> **COMPLETE O SEGUINTE**
1) No texto sobre os bancos digitais em África, quantas páginas tem o relatório lançado pelo African Banker?
2) Escreva a continuação do texto sobre a transformação dos bancos digitais em África, a partir da última frase.

> **TEXTO DA PÁGINA**
↓

O continente está a mover-se a duas velocidades. Com a falta de infra-estruturas, de pessoal qualificado e de dinheiro para investir na transição digital, o sector financeiro vai-se destacando no processo, graças à rápida evolução das fintech e das soluções mobile banking. O alinhamento será difícil…
O African Banker, em colaboração com o desenvolvedor de tecnologia bancária Backbase, lançou, recentemente, a última edição do Relatório de Transformação do Banco Digital Africano.
Este documento abrangente de 30 páginas investiga os últimos avanços no cenário bancário digital africano, monitorando minuciosamente a taxa de progresso, as principais áreas de foco para os bancos e as estratégias utilizadas para estabelecer aplicativos móveis e funcionalidades de internet banking.

↑

> **DADOS REUNIDOS**
↓

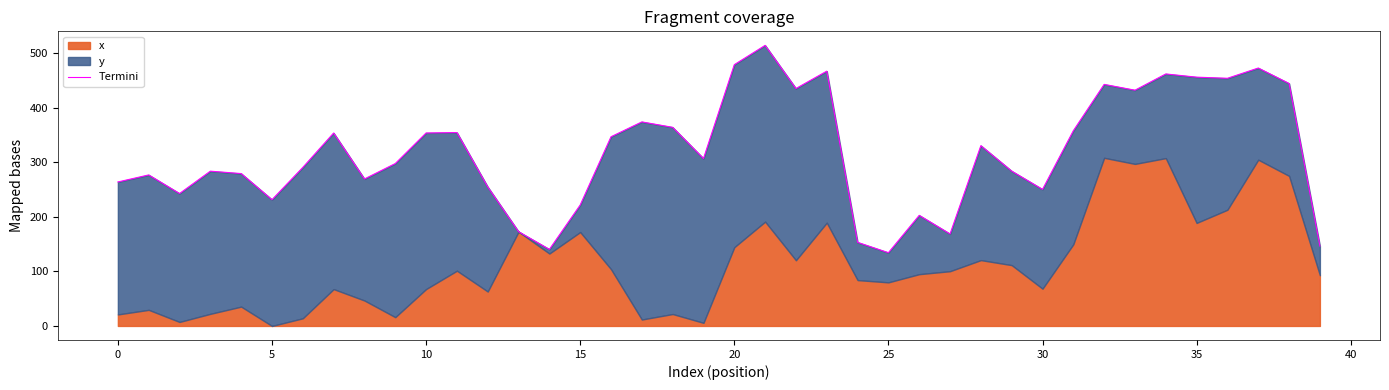

What is the value of the 26th point from the left?

290.5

↑

> **RESPOSTAS POR ITEM**
1) 30 páginas.

2)
Taxas de penetração bancária em ascensão, mas com desafios
O acesso bancário aumentou em 2022, com 48% da população que passou a aceder aos serviços bancários, em comparação com 45% em 2017. Este crescimento pode ser atribuído à popularidade do dinheiro móvel e do banco digital. Aproximadamente 50% da população do continente permanece sem banco, indicando um potencial significativo para um maior crescimento do sector.
A McKinsey – empresa global de consultoria de gestão comprometida em ajudar as organizações a alcançarem um crescimento sustentável e inclusivo – prevê uma taxa de crescimento anual de 10% no mercado africano de serviços financeiros, gerando 230 mil milhões de dólares em receitas anuais até 2025. O numerário ainda domina as transacções financeiras em África, representando cerca de 90% – enquanto os canais electrónicos ou digitais representam apenas 5% a 7%. Em comparação, a Ásia e a América Latina têm uma taxa de adopção de banco digital mais alta, em torno de 50%.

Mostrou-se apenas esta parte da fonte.